■ **Texte fourni**:
-*-

Avant de commencer je rappellerai qu’il existe trois voies de recours principales devant la Cour de justice de l’Union européenne :
Les recours en manquement sont, la plupart du temps, introduits par la Commission contre les États membres qui ne respectent pas, selon elle, le droit de l’Union européenne.
Les recours en annulation sont introduits par les États ou les personnes physiques ou morales, voire les institutions elles-mêmes, contre les actes des institutions. Ils peuvent être comparés à nos recours pour excès de pouvoir.
Les affaires préjudicielles consistent en des questions renvoyées à la Cour par les juges nationaux quand ils rencontrent une difficulté d’interprétation du droit de l’Union européenne ou, mais c’est beaucoup plus rare, quand ils s’interrogent sur la validité d’un acte d’une institution.

Autre précision : La « Cour de justice » est une institution de l’Union européenne qui n’a longtemps comporté qu’une seule juridiction. Cependant, aujourd’hui,  cette institution comprend trois juridictions, à savoir la Cour de justice proprement dite, le Tribunal, créé en 1988, et le Tribunal de la fonction publique, créé en 2004.

La France a été longtemps très discrète devant la Cour de justice. Il faut dire que, pendant les années 60 et 70, il y avait très peu de recours en manquement et très peu d’affaires préjudicielles, encore moins d’affaires préjudicielles françaises. Ainsi, il a fallu attendre 1965 (soit sept ans après l’entrée en vigueur du traité de Rome) pour voir la première question préjudicielle posée par une juridiction française (la Cour d’appel de Colmar [1]) alors que les grands arrêts sur la primauté et sur l’effet direct du droit communautaire avaient déjà été rendus.
En outre, la France, qui avait traditionnellement une vision assez diplomatique de la Communauté européenne, avait sans doute quelque réticence à porter devant la Cour de justice ses différends avec les autres États membres ou avec les institutions. Par ailleurs, la France a sans doute aussi longtemps sous-estimé l’impact que risquait d’avoir une affaire préjudicielle posée par le juge d’un autre État membre sur sa propre législation et elle n’a pris conscience que plus tard des conséquences que pouvait avoir pour elle un arrêt préjudiciel de la Cour, qui est revêtu d’un effet erga omnes.

-*-

■ **Données fournies**:
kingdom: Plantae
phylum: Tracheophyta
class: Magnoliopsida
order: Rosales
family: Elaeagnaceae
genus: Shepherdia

-*-

■ **Consignes**: Recopiez à l'identique, s'il vous plaît, le passage du texte fourni qui commence aux mots « Avant de commencer » et s'arrête après « acte d’une institution. ».

■ **Solution complète**:
Avant de commencer je rappellerai qu’il existe trois voies de recours principales devant la Cour de justice de l’Union européenne :
Les recours en manquement sont, la plupart du temps, introduits par la Commission contre les États membres qui ne respectent pas, selon elle, le droit de l’Union européenne.
Les recours en annulation sont introduits par les États ou les personnes physiques ou morales, voire les institutions elles-mêmes, contre les actes des institutions. Ils peuvent être comparés à nos recours pour excès de pouvoir.
Les affaires préjudicielles consistent en des questions renvoyées à la Cour par les juges nationaux quand ils rencontrent une difficulté d’interprétation du droit de l’Union européenne ou, mais c’est beaucoup plus rare, quand ils s’interrogent sur la validité d’un acte d’une institution.